Any modules that need a db connection can then access app.locals.db simply by exporting a function which takes app as an argument (just like above). Of course you'll need to modify this somewhat if you are using something other than express, but the idea remains the same.

3 Comments

Very creative solution but i think that kind of clouds the locals. This is definitely something useful though to pass in data to locals automatically
I think that's what app.locals is there for. I've taken this to an extreme in my current project by recursively auto-loading and assigning all major components of the application to properties of app.locals - e.g. all of my models are in app.locals.models.

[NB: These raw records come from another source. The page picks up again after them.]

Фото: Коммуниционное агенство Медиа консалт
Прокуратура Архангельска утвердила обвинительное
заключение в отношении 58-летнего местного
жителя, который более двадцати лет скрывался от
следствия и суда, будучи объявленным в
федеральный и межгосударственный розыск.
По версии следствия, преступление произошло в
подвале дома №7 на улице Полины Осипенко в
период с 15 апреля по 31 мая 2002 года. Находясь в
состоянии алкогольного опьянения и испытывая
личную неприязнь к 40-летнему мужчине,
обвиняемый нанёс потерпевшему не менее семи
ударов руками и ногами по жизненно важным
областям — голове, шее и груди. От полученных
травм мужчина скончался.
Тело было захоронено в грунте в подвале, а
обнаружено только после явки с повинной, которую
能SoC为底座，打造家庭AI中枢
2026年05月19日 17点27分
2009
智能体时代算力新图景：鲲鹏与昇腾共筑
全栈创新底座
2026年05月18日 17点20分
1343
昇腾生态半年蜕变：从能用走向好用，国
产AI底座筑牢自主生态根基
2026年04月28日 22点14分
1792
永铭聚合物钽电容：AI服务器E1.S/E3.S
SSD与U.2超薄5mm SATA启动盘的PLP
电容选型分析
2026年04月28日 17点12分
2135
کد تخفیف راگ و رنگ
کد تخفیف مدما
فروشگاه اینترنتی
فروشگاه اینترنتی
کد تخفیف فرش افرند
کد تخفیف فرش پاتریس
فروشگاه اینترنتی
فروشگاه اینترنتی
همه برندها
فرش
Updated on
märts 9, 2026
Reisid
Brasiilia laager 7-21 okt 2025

I like this pattern for two reasons: First, my modules work independently of the file structure, i.e. I don't have to write things like require('../../models/user') all over the place. Second, my shared libraries are available to the views - e.g. if I have an app.locals.lib.urlFor, I can use it in a view as lib.urlFor.
Yeah like i said i think it has its uses (especially for config or utilities) but the db i like being able to just require. Thanks though for the input u made a real valid point about the requires
1

You are using express, I see. Just do:

app.set('db',  mongoose.createConnection('localhost','test'))

Then in any module constructor, make sure to pass the app variable, and you can use app.get('db') to get dbto work.

1 Comment

Thanks for the reply but i think that the other solution fits much better. Then my modules can be more generic and it just seems cleaner.